WHAT THE TASK REQUIRES: Which lines of the entries below include "action"? List them all.

══════

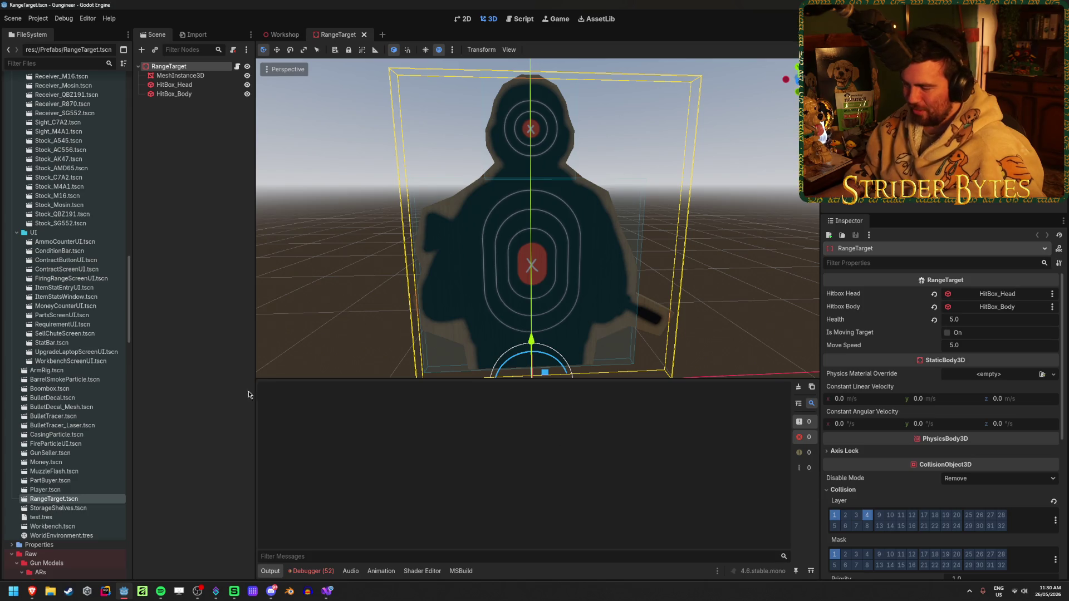
{"action": "left_click", "coordinate": [216, 354]}
{"action": "left_click", "coordinate": [169, 66]}
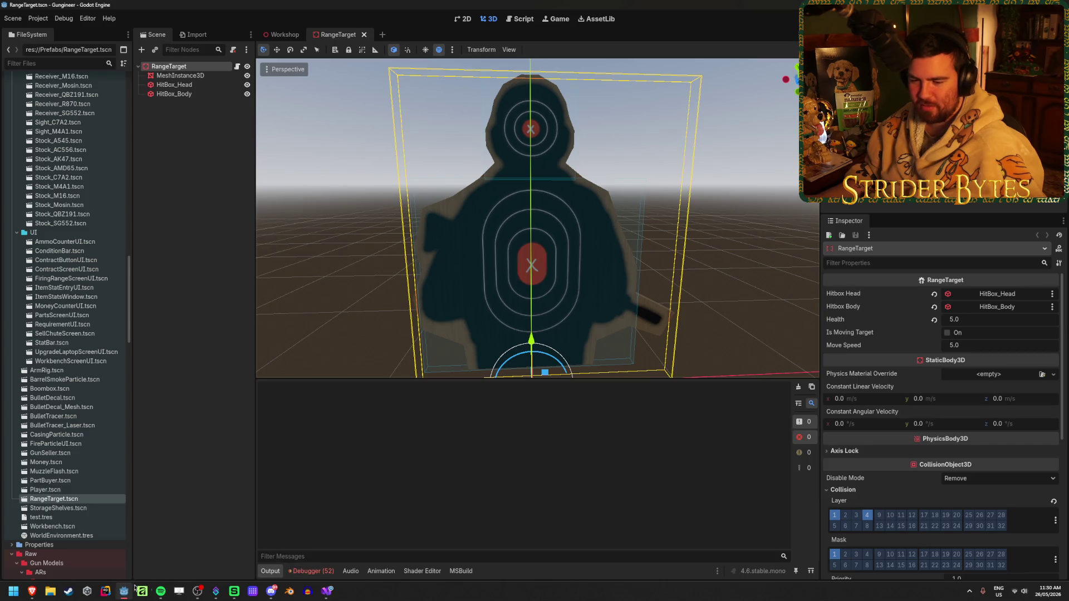
In the Game view, toggle whether the game floats on next play.
{"action": "left_click", "coordinate": [555, 20]}
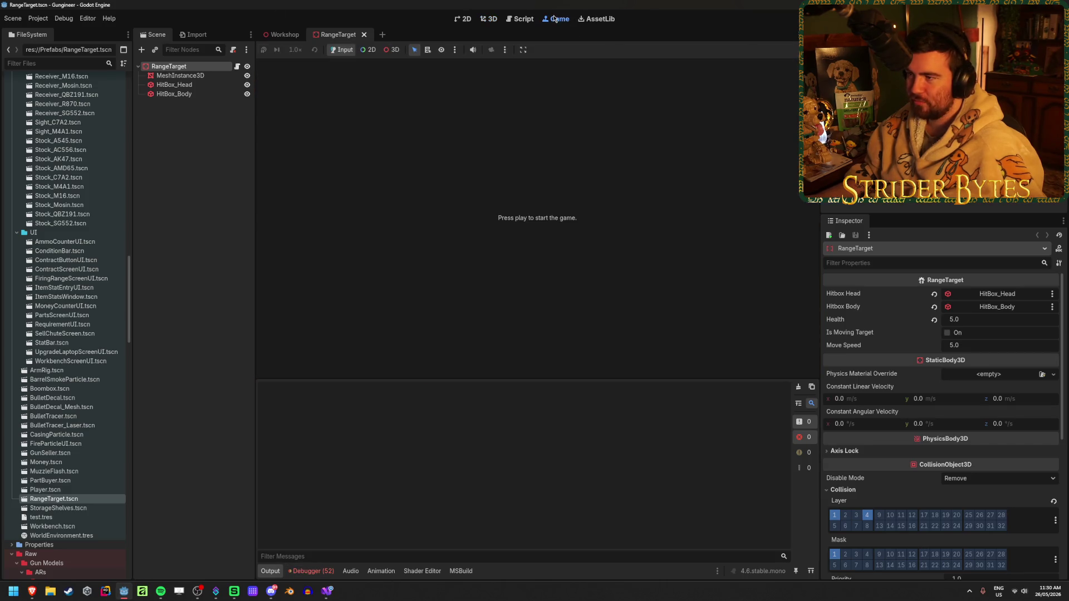
{"action": "left_click", "coordinate": [522, 49]}
{"action": "left_click", "coordinate": [507, 50]}
{"action": "left_click", "coordinate": [522, 49]}
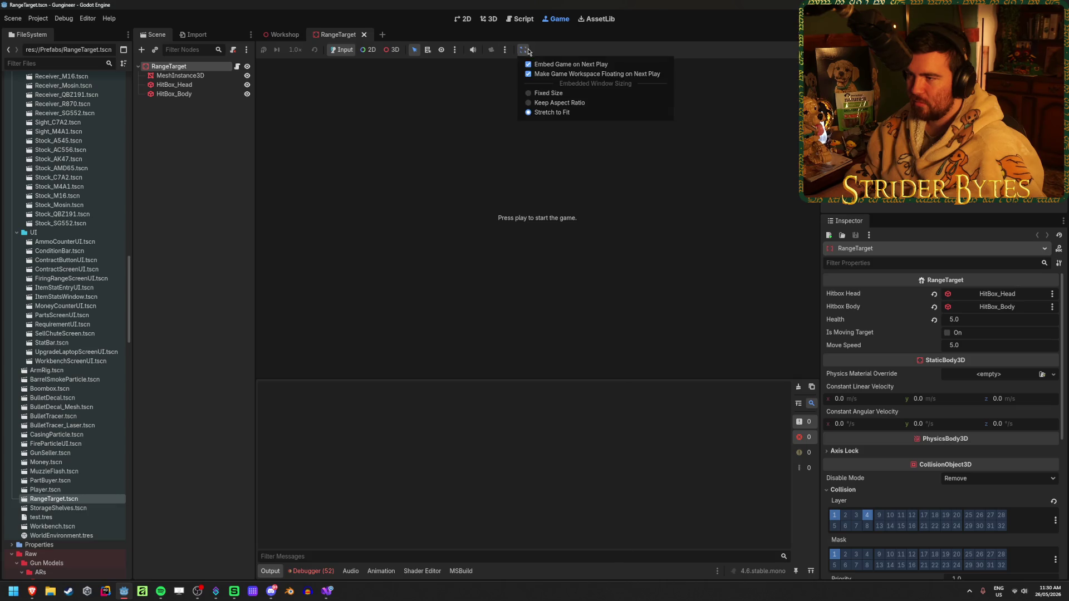
{"action": "left_click", "coordinate": [561, 74]}
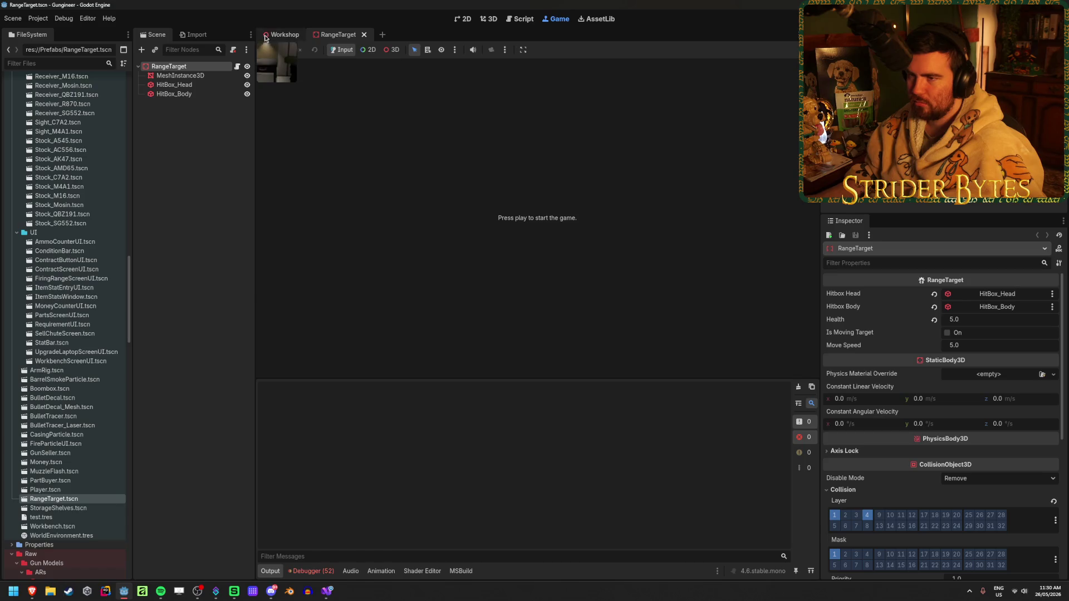
Select the Muzzle_MP5SD part in the Workshop scene and expand its Stats list.
{"action": "left_click", "coordinate": [281, 34]}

══════

EXPECTED OUTPUT:
{"action": "left_click", "coordinate": [216, 354]}
{"action": "left_click", "coordinate": [169, 66]}
{"action": "left_click", "coordinate": [555, 20]}
{"action": "left_click", "coordinate": [522, 49]}
{"action": "left_click", "coordinate": [507, 50]}
{"action": "left_click", "coordinate": [522, 49]}
{"action": "left_click", "coordinate": [561, 74]}
{"action": "left_click", "coordinate": [281, 34]}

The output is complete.